PROBLEM DESCRIPTION :: Write out every record again, exactly.

** DATA SHOWN follows **

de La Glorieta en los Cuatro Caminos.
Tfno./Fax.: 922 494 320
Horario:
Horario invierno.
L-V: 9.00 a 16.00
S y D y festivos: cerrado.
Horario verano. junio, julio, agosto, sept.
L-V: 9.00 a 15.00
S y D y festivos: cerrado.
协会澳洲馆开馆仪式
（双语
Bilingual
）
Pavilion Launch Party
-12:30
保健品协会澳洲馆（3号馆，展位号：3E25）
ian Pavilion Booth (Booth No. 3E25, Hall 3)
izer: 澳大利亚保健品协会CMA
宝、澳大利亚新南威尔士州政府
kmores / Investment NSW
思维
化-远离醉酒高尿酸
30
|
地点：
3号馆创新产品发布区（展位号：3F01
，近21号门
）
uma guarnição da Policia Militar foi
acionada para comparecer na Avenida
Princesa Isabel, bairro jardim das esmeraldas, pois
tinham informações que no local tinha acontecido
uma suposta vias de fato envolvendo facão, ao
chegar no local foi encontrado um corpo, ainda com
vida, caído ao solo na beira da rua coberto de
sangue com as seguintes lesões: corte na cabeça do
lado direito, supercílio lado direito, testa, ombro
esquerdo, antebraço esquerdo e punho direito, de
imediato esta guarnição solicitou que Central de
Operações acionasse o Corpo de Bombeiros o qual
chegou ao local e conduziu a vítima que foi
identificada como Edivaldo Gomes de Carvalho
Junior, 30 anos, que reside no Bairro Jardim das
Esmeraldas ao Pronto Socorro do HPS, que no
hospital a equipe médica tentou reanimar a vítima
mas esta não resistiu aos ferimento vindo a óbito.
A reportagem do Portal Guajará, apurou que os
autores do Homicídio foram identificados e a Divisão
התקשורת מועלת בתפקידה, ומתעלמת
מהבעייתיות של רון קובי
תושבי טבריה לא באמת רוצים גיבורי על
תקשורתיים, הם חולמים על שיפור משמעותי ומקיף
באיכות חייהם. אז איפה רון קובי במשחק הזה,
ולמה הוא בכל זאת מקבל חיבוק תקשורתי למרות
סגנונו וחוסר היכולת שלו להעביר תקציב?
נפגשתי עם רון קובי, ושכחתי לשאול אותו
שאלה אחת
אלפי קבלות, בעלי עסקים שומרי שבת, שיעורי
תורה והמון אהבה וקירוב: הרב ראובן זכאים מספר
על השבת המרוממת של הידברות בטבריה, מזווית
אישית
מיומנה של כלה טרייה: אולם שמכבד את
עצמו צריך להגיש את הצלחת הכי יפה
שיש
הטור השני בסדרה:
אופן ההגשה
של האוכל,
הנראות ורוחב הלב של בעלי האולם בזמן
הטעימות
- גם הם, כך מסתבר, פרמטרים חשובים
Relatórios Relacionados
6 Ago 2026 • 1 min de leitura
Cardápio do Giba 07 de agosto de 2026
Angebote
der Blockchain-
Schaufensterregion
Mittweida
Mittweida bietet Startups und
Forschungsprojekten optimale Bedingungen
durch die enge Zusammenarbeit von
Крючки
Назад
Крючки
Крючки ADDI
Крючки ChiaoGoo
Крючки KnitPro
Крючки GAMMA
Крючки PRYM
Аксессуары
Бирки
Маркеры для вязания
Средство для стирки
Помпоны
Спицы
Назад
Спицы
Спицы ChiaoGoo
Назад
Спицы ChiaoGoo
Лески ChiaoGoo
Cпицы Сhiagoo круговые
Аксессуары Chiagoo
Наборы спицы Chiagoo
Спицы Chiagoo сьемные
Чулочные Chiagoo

** End of DATA SHOWN **

OUTPUT FOR THIS TASK ::
de La Glorieta en los Cuatro Caminos.
Tfno./Fax.: 922 494 320
Horario:
Horario invierno.
L-V: 9.00 a 16.00
S y D y festivos: cerrado.
Horario verano. junio, julio, agosto, sept.
L-V: 9.00 a 15.00
S y D y festivos: cerrado.
协会澳洲馆开馆仪式
（双语
Bilingual
）
Pavilion Launch Party
-12:30
保健品协会澳洲馆（3号馆，展位号：3E25）
ian Pavilion Booth (Booth No. 3E25, Hall 3)
izer: 澳大利亚保健品协会CMA
宝、澳大利亚新南威尔士州政府
kmores / Investment NSW
思维
化-远离醉酒高尿酸
30
|
地点：
3号馆创新产品发布区（展位号：3F01
，近21号门
）
uma guarnição da Policia Militar foi
acionada para comparecer na Avenida
Princesa Isabel, bairro jardim das esmeraldas, pois
tinham informações que no local tinha acontecido
uma suposta vias de fato envolvendo facão, ao
chegar no local foi encontrado um corpo, ainda com
vida, caído ao solo na beira da rua coberto de
sangue com as seguintes lesões: corte na cabeça do
lado direito, supercílio lado direito, testa, ombro
esquerdo, antebraço esquerdo e punho direito, de
imediato esta guarnição solicitou que Central de
Operações acionasse o Corpo de Bombeiros o qual
chegou ao local e conduziu a vítima que foi
identificada como Edivaldo Gomes de Carvalho
Junior, 30 anos, que reside no Bairro Jardim das
Esmeraldas ao Pronto Socorro do HPS, que no
hospital a equipe médica tentou reanimar a vítima
mas esta não resistiu aos ferimento vindo a óbito.
A reportagem do Portal Guajará, apurou que os
autores do Homicídio foram identificados e a Divisão
התקשורת מועלת בתפקידה, ומתעלמת
מהבעייתיות של רון קובי
תושבי טבריה לא באמת רוצים גיבורי על
תקשורתיים, הם חולמים על שיפור משמעותי ומקיף
באיכות חייהם. אז איפה רון קובי במשחק הזה,
ולמה הוא בכל זאת מקבל חיבוק תקשורתי למרות
סגנונו וחוסר היכולת שלו להעביר תקציב?
נפגשתי עם רון קובי, ושכחתי לשאול אותו
שאלה אחת
אלפי קבלות, בעלי עסקים שומרי שבת, שיעורי
תורה והמון אהבה וקירוב: הרב ראובן זכאים מספר
על השבת המרוממת של הידברות בטבריה, מזווית
אישית
מיומנה של כלה טרייה: אולם שמכבד את
עצמו צריך להגיש את הצלחת הכי יפה
שיש
הטור השני בסדרה:
אופן ההגשה
של האוכל,
הנראות ורוחב הלב של בעלי האולם בזמן
הטעימות
- גם הם, כך מסתבר, פרמטרים חשובים
Relatórios Relacionados
6 Ago 2026 • 1 min de leitura
Cardápio do Giba 07 de agosto de 2026
Angebote
der Blockchain-
Schaufensterregion
Mittweida
Mittweida bietet Startups und
Forschungsprojekten optimale Bedingungen
durch die enge Zusammenarbeit von
Крючки
Назад
Крючки
Крючки ADDI
Крючки ChiaoGoo
Крючки KnitPro
Крючки GAMMA
Крючки PRYM
Аксессуары
Бирки
Маркеры для вязания
Средство для стирки
Помпоны
Спицы
Назад
Спицы
Спицы ChiaoGoo
Назад
Спицы ChiaoGoo
Лески ChiaoGoo
Cпицы Сhiagoo круговые
Аксессуары Chiagoo
Наборы спицы Chiagoo
Спицы Chiagoo сьемные
Чулочные Chiagoo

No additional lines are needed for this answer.